With modified schedules due to state testing, the end of the first quarter on the horizon, the anticipation the first school dance next week, the expected sugar-buzz of Halloween and the promise of no school the day after – today’s celebration of the National Day on Writing was the perfect opportunity to celebrate the often overlooked forms of writing we engage in each and every day.
As written on the NCTE website:
Why a National Day on Writing?
In light of the significance of writing in our national life, to draw attention to the remarkable variety of writing we engage in, and to help writers from all walks of life recognize how important writing is to their lives, October 20, 2010, will be celebrated as The National Day on Writing.
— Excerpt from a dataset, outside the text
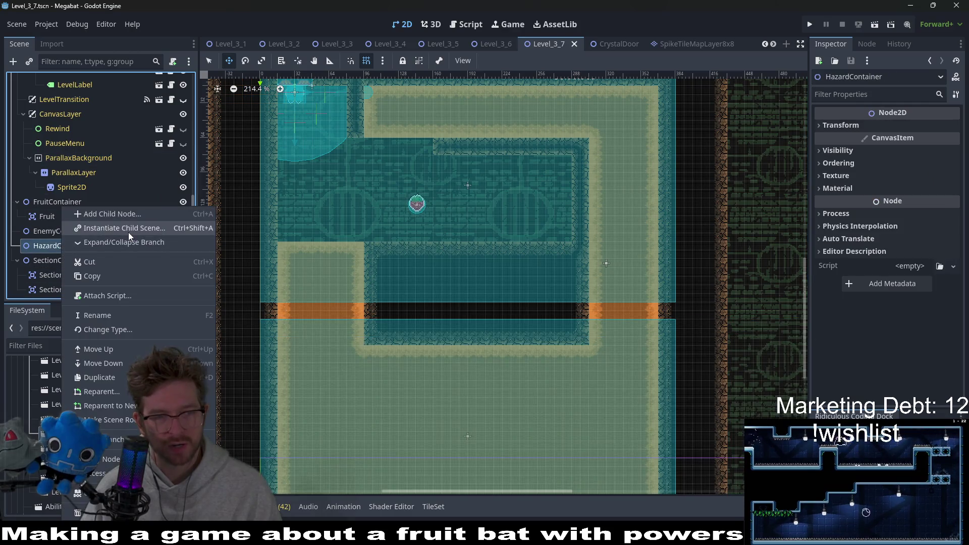
# Instantiate a HazardTileMapLayer child under HazardContainer and set its rotation to 180 degrees.
pyautogui.click(128, 228)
The National Day on Writing will
- celebrate the foundational place of writing in Americans’ personal, professional, and civic lives.
- point to the importance of writing instruction and practice at every grade level, for every student and in every subject area from preschool through university. (See The Genteel Unteaching of America’s Poor.)
- emphasize the lifelong process of learning to write and composing for different audiences, purposes, and occasions.
- recognize the scope and range of writing done by the American people and others.
- honor the use of the full range of media for composing
- encourage Americans to write and enjoy and learn from the writing of others.
Writing in the 21st century is vastly different than in the past. Journal entries and thoughtful reflections are being shared on blogs and in status updates. Audience and purpose, commenting and “liking” the writing of our “friends” has become so routine that we hardly recognize it as writing, reading and responding.
A few students from my first hour scoured the halls in search of found writing, which we then displayed on our “Why we write…” poster as an creative display. It was interesting to hear from students and to realize the ways in which school has seemingly shaped their definition of what “writing” really is and what it means.
I have some friends planning elaborately orchestrated celebrations today, and I look forward to hearing about all the varied activities and successes. Whether it’s a poster, a website, a grocery list, or a simple acknowledgment that writing is everywhere I hope you’ll join me in celebrating today!